申鹤的目光动了一下——很轻,轻到几乎看不出来。但云初看到了。

“你叫什么名字?”申鹤问。

“云初。”

“云初。”申鹤重复了一遍,像在记住一个字怎么写,“我记住了。”

她转过身,沿着石阶往下走。

这一次,她的脚步比来时慢了一些。

云初跟在她后面,踩着同一级石阶,看着同一个背影。

月光把两个人的影子投在石阶上,一长一短,一深一浅。

它们没有重叠。

但它们在同一个方向。

下到山门的时候,申鹤停了下来。

石门在月光下像两把插入天空的剑,柱身上的符咒在黑暗中微微发亮。

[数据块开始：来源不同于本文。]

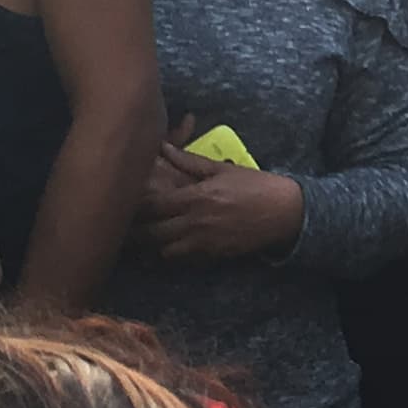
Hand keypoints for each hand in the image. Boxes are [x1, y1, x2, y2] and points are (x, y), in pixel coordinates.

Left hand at [133, 129, 305, 262]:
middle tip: (123, 226)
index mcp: (194, 198)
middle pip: (152, 233)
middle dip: (136, 231)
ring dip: (152, 245)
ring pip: (164, 251)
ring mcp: (204, 242)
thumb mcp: (221, 169)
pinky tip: (166, 246)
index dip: (134, 206)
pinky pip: (183, 260)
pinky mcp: (213, 255)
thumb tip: (164, 147)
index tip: (124, 202)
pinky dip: (171, 255)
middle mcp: (195, 223)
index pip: (152, 206)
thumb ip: (188, 161)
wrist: (284, 212)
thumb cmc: (254, 185)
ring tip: (142, 238)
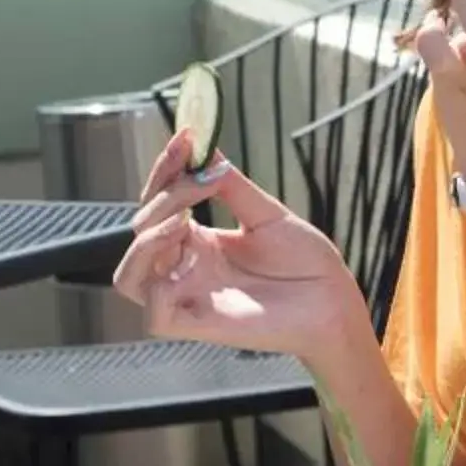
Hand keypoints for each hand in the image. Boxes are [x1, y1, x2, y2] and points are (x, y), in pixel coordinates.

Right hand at [112, 130, 366, 359]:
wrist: (336, 302)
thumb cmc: (306, 263)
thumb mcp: (266, 215)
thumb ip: (230, 186)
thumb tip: (203, 147)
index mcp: (199, 242)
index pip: (158, 203)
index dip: (164, 170)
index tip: (185, 138)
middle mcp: (186, 269)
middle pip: (141, 231)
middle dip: (164, 196)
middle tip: (202, 178)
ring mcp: (189, 299)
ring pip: (129, 278)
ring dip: (146, 243)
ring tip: (182, 219)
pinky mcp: (198, 327)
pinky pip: (154, 316)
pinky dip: (159, 290)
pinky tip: (188, 262)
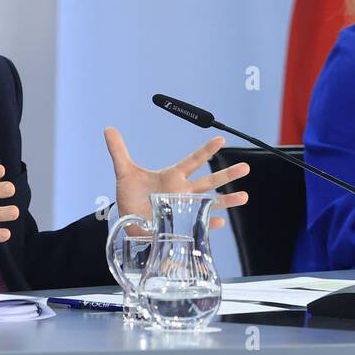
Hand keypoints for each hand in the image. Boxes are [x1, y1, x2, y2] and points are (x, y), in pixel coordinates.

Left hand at [104, 127, 249, 230]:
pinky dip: (208, 224)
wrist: (127, 221)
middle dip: (227, 174)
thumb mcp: (124, 172)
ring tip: (244, 196)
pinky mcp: (180, 226)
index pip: (193, 161)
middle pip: (209, 181)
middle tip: (245, 168)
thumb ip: (119, 151)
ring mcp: (184, 209)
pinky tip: (219, 223)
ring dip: (227, 201)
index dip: (206, 150)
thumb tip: (108, 128)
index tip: (220, 139)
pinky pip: (198, 226)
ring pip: (210, 203)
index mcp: (173, 176)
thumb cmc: (130, 195)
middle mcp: (183, 191)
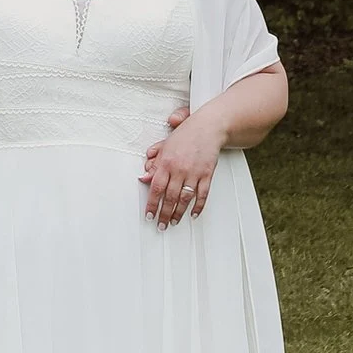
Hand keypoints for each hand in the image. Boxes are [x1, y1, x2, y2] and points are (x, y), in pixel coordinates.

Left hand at [140, 103, 223, 226]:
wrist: (209, 127)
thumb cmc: (186, 134)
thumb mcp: (165, 146)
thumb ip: (154, 163)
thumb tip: (143, 177)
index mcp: (166, 162)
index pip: (156, 188)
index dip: (152, 204)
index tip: (149, 215)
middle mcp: (179, 169)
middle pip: (170, 197)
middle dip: (164, 214)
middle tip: (161, 225)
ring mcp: (194, 173)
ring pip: (184, 199)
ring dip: (178, 213)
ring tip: (174, 223)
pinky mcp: (207, 174)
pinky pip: (202, 194)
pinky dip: (198, 206)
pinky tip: (193, 214)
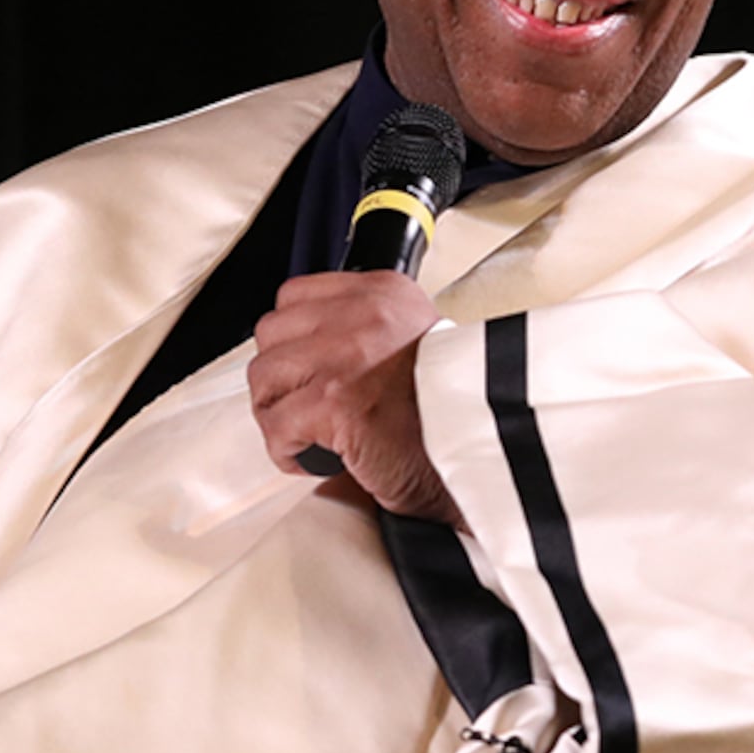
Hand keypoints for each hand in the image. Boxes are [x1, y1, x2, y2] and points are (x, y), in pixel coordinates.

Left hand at [249, 271, 458, 526]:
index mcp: (382, 293)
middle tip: (305, 409)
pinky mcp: (334, 403)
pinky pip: (276, 426)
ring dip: (279, 415)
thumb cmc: (453, 411)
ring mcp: (344, 357)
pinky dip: (287, 450)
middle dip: (281, 378)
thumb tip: (309, 351)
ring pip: (264, 378)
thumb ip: (367, 333)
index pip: (294, 298)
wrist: (489, 449)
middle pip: (271, 335)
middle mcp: (361, 315)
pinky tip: (318, 459)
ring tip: (312, 436)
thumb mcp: (416, 342)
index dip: (293, 342)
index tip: (309, 372)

风从石门中间穿过去,发出低沉的“嗡嗡”声,像有人在很远很远的地方敲钟。

“你住哪里?”申鹤问。

“往生堂。”

申鹤点了点头。

“从南天门到往生堂,要走两个时辰。现在出发,天亮前能到。”

“申鹤。”

“……嗯。”

“你是在赶我走吗?”

申鹤没有说话。

云初走到石门下面,转过身看着她。申鹤站在石阶的最下面一级,月光落在她的肩上,把她的白袍照得像一层薄薄的霜。

“下次我来的时候,你还在这里吗?”

申鹤看着她。

“在。”

“好。那我下次还来。”

云初转过身,沿着下山的路往前走。